◆ BRIEF: In the copy, keep every word of the data below and none of its pictures.

*** RAW DATA

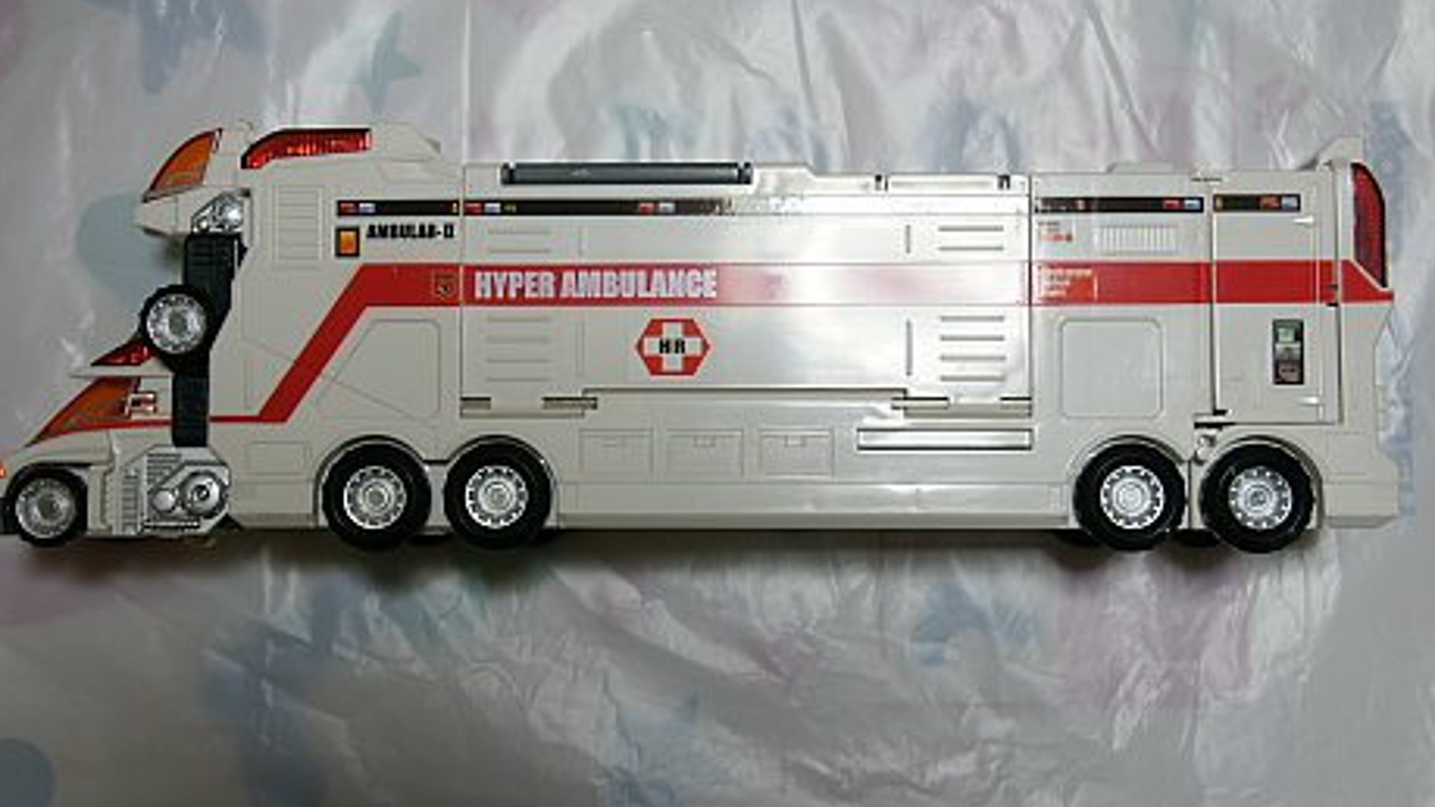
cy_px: 385
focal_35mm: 46
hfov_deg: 44.6
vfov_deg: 26.0
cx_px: 691
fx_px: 1750
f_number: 3.2
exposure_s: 1/60
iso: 200
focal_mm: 28
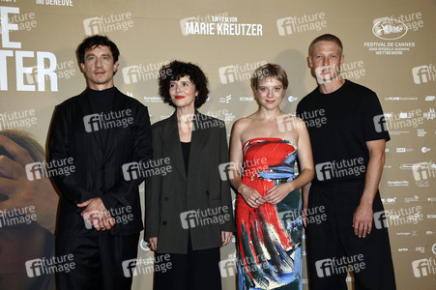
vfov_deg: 28.0
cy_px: 145
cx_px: 218
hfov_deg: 41.1
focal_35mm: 48
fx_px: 581
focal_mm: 48
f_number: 5.6
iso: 640
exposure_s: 1/250
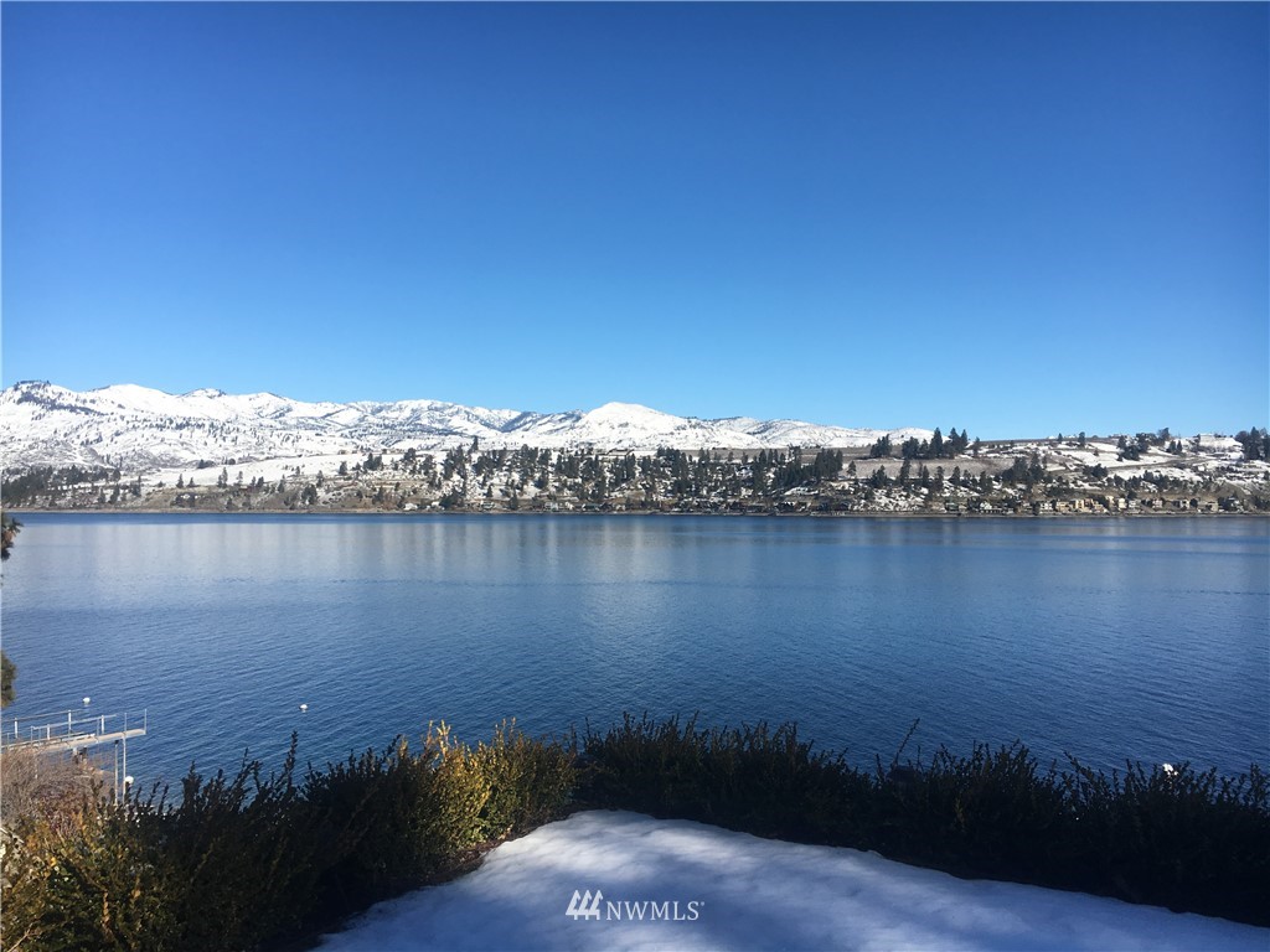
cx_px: 635
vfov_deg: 48.2
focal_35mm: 29
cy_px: 476
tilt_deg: +2.4
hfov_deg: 61.7
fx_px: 1064
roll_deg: +0.0
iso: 25
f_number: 2.2
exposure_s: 1/2481
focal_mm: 4.15
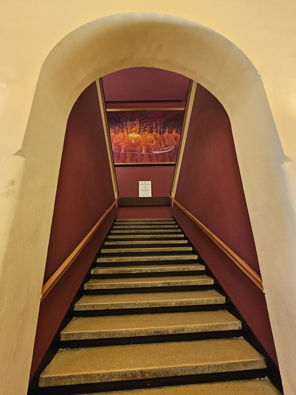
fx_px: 148
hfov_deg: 89.9
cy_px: 198
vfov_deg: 106.2
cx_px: 148
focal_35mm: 13
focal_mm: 2.2
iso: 640
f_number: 2.2
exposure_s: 1/25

******

◆ EXERCISE OUTPUT:
cy_px: 385
focal_35mm: 46
hfov_deg: 44.6
vfov_deg: 26.0
cx_px: 691
fx_px: 1750
f_number: 3.2
exposure_s: 1/60
iso: 200
focal_mm: 28
vfov_deg: 28.0
cy_px: 145
cx_px: 218
hfov_deg: 41.1
focal_35mm: 48
fx_px: 581
focal_mm: 48
f_number: 5.6
iso: 640
exposure_s: 1/250
cx_px: 635
vfov_deg: 48.2
focal_35mm: 29
cy_px: 476
tilt_deg: +2.4
hfov_deg: 61.7
fx_px: 1064
roll_deg: +0.0
iso: 25
f_number: 2.2
exposure_s: 1/2481
focal_mm: 4.15
fx_px: 148
hfov_deg: 89.9
cy_px: 198
vfov_deg: 106.2
cx_px: 148
focal_35mm: 13
focal_mm: 2.2
iso: 640
f_number: 2.2
exposure_s: 1/25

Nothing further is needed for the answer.